CTB: 'Corpora, Text Editions and Sources'
CTB was founded in 2000 under the name Centrum voor Teksteditie en Bronnenstudie (Centre for Scholarly Editing and Document Studies). In 2025, a new interpretation was given to the acronym, based on the Dutch words describing three main pillars of our work: Corpora, Text editions and Sources. CTB is the department for digital documentation of the Royal Academy of Dutch Language and Literature (KANTL). CTB conducts fundamental and applied scientific research in the disciplines of scholarly editing, text editing, dialectology, and historical corpus research. Special attention is given to the use of digital technology in linguistic research. In this field, CTB is a unique institution in Belgium and the Low Countries as well as an international front-runner.
Over the years, CTB has developed into the centre of expertise in Flanders in the field of scholarly editing. It has become an internationally respected pioneer in the innovative and advanced use of ICT and text technology in linguistic and literary research.
Main activities
A major component is the DALF project – Digital Archive of Letters in Flanders – which develops a theoretical and technical framework based on XML (eXtensible Markup Language) and TEI (Text Encoding Initiative) for the construction of a corpus of encoded descriptions and transcriptions of letters, with a strong focus on the correspondence of Flemish authors from the nineteenth and twentieth centuries. From this textual database, annotated reading and scholarly editions can easily be generated (online or in print) of the archived correspondence. These provide linguists and literary scholars as well as historians and other researchers with important data on the lives and work of the correspondents, and on the literary, political and historical climate in which they operated. At the same time, (socio-)linguists, historical linguists, linguistic geographers, and scholars engaged in diachronic and synchronic research can generate rich datasets from the textual database. Such a corpus can serve as the basis for (comparative) stylistic research, statistical analysis, and lexicology. Central to this is the document architecture and the consistent encoding of the corpus guaranteed by the DALF DTD. Wherever possible, the correspondence is also digitised and stored as image files with the necessary metadata to optimally guarantee preservation, accessibility, and interoperability. In this way, CTB contributes to the digitisation of cultural heritage and works in a complementary and constructive manner with the various (literary), public and private archives that often lack the required expertise. The DALF Guidelines for the Description and Encoding of Modern Correspondence Material, developed within the DALF project, are used, among others, for the encoding and publication of correspondence in various institutions, institutes, and research centres.

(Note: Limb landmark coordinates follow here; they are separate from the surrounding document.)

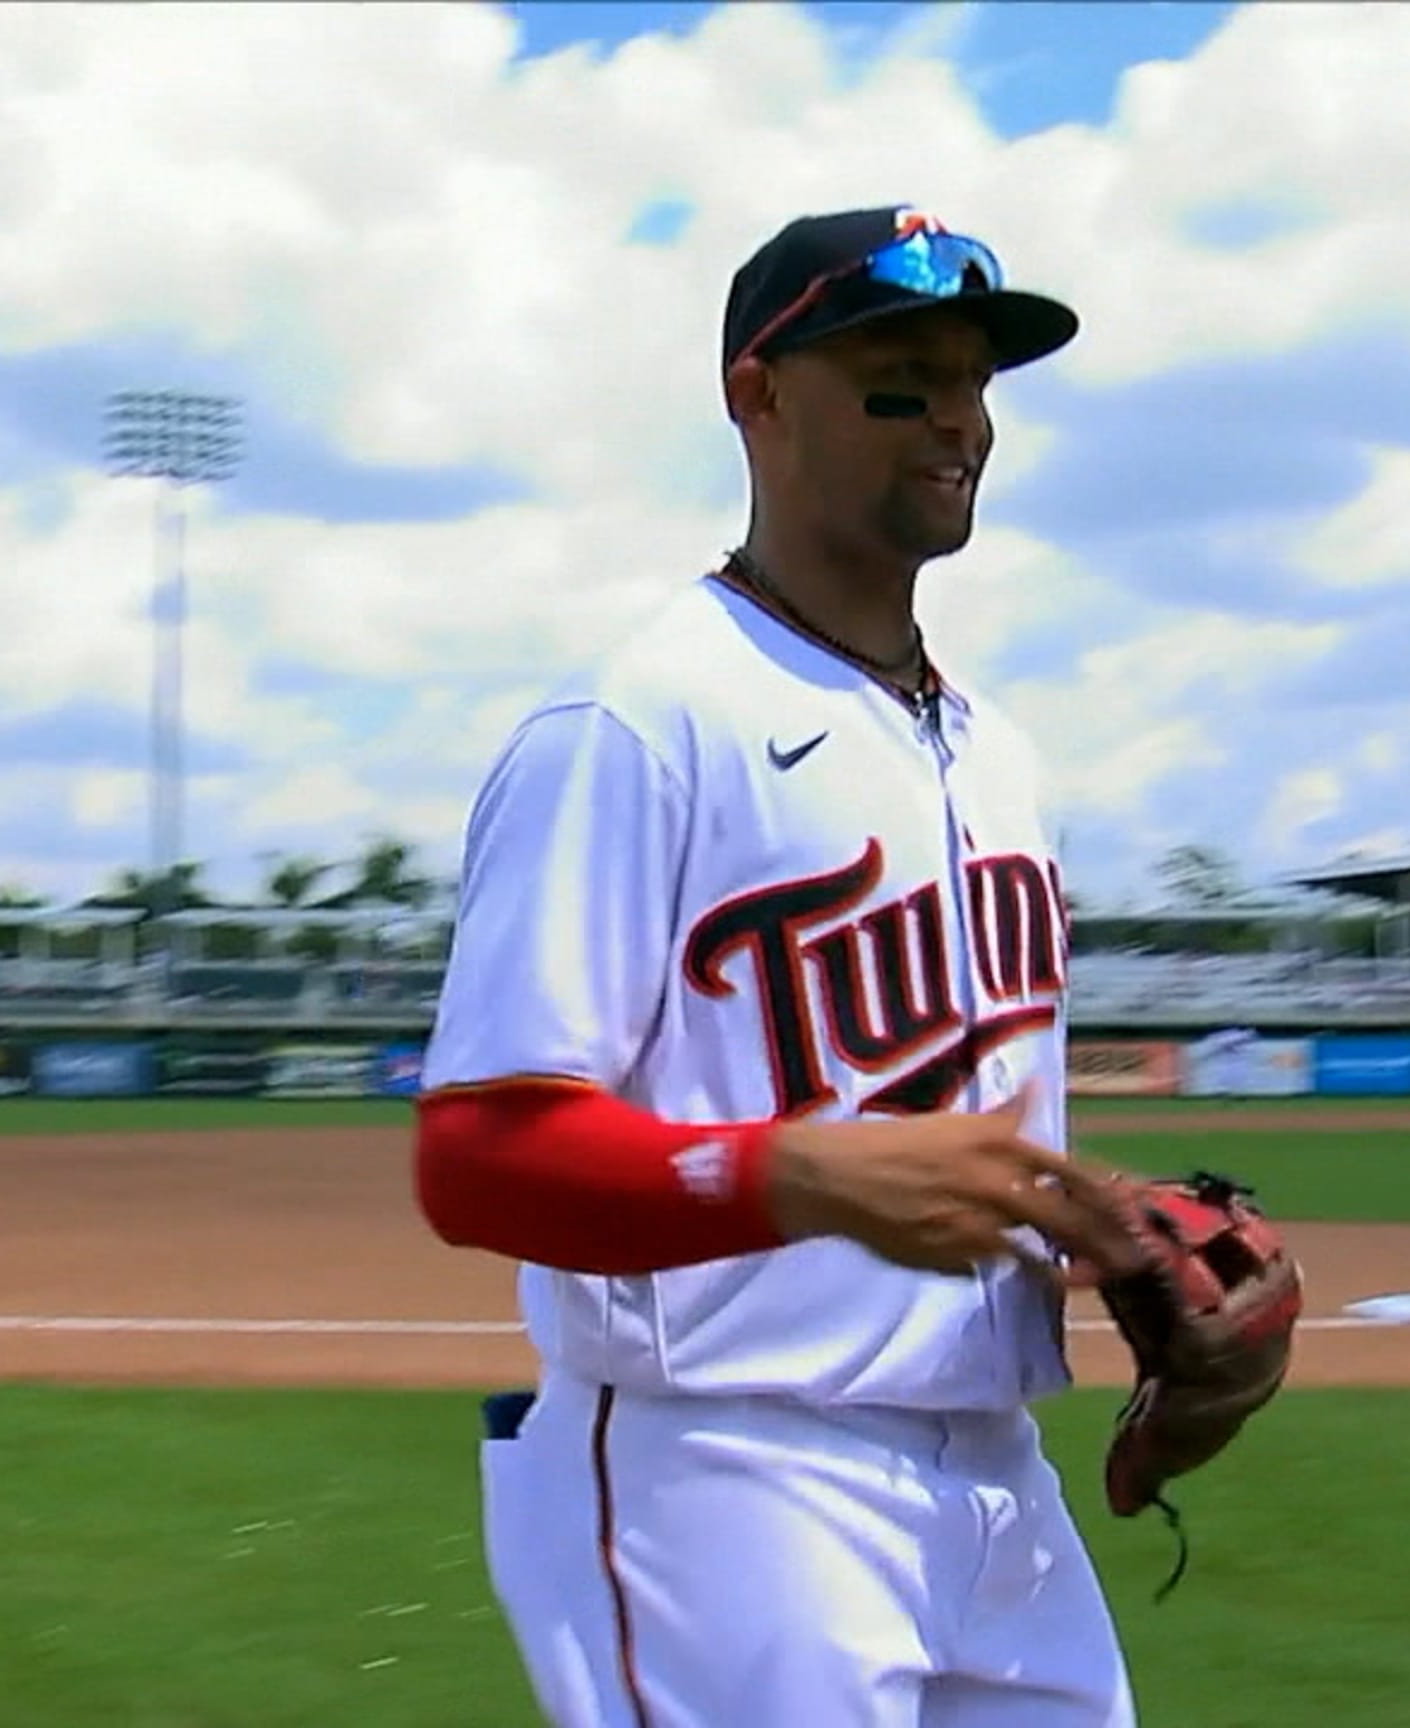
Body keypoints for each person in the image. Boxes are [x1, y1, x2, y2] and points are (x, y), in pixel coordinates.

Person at [413, 205, 1155, 1726]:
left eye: (974, 381)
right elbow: (477, 1159)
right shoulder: (638, 724)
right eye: (901, 377)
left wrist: (1118, 1246)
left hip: (999, 1475)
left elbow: (949, 1142)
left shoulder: (998, 754)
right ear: (758, 394)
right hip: (731, 1476)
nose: (957, 418)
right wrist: (794, 1177)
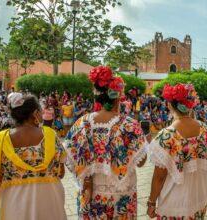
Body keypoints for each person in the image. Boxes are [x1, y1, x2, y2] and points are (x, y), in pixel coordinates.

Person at [64, 66, 149, 219]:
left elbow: (69, 157)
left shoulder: (81, 123)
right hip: (121, 197)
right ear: (117, 97)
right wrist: (145, 143)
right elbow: (141, 162)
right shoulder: (130, 125)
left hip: (91, 196)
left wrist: (88, 173)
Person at [0, 92, 67, 220]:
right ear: (35, 113)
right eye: (40, 110)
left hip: (14, 203)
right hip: (49, 200)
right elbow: (61, 173)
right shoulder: (50, 135)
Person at [146, 83, 207, 219]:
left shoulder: (166, 136)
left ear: (170, 105)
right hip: (199, 198)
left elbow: (159, 177)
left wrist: (151, 202)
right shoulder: (205, 130)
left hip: (175, 203)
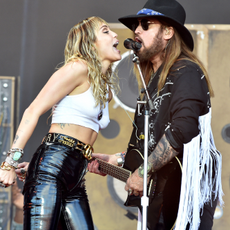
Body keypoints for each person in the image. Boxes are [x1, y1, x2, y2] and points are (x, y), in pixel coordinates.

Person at [88, 0, 224, 229]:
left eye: (145, 24)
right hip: (157, 197)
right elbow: (152, 140)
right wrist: (116, 160)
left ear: (169, 32)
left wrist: (142, 172)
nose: (137, 30)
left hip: (181, 196)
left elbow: (182, 129)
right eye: (135, 26)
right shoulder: (152, 81)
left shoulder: (186, 71)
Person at [0, 16, 121, 230]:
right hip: (52, 167)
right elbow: (32, 111)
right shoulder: (77, 68)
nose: (115, 35)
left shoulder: (105, 89)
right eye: (105, 31)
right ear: (89, 42)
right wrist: (9, 163)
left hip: (75, 174)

In addition to letter editions, CTB focuses on uncovering the genealogical process of poetry and prose. A fine-grained annotation and typology of corrections and variants between manuscript, typescript, proofs, and successive editions make it possible to present these variants in a clear and accessible way in a digital variant edition. Here too, we emphasise the maximum accessibility of digitised source material through the advanced use of metadata standards in imaging technology, such as IIIF (International Image Interoperability Framework). This open set of standards makes it possible to enrich and share digital images via metadata.
Finally, through the creation and enrichment of digital linguistic corpora, CTB fulfils an important objective of KANTL: the preservation and accessibility of Flemish linguistic heritage.
A new beginning for CTB
Following the renewed activity of CTB in 2024–2025 and the accompanying name change (Corpora, Text Editions and Sources), the digital documentation department of KANTL aims to build further on the expertise acquired in the past. Existing digital resources have been enhanced and made sustainable; we are making steady progress on the publication of more than 8,000 letters from the Gezelle Archive; an extensive variant edition of Elias of het gevecht met de nachtegalen by Maurice Gilliams has been published; and new prose variant editions are in preparation. In the future, CTB also intends to continue its commitment to the preservation and accessibility of linguistic sources through the publication of bibliographies and linguistic databases, and by reporting research results on language and literature in collaboration with partner organisations.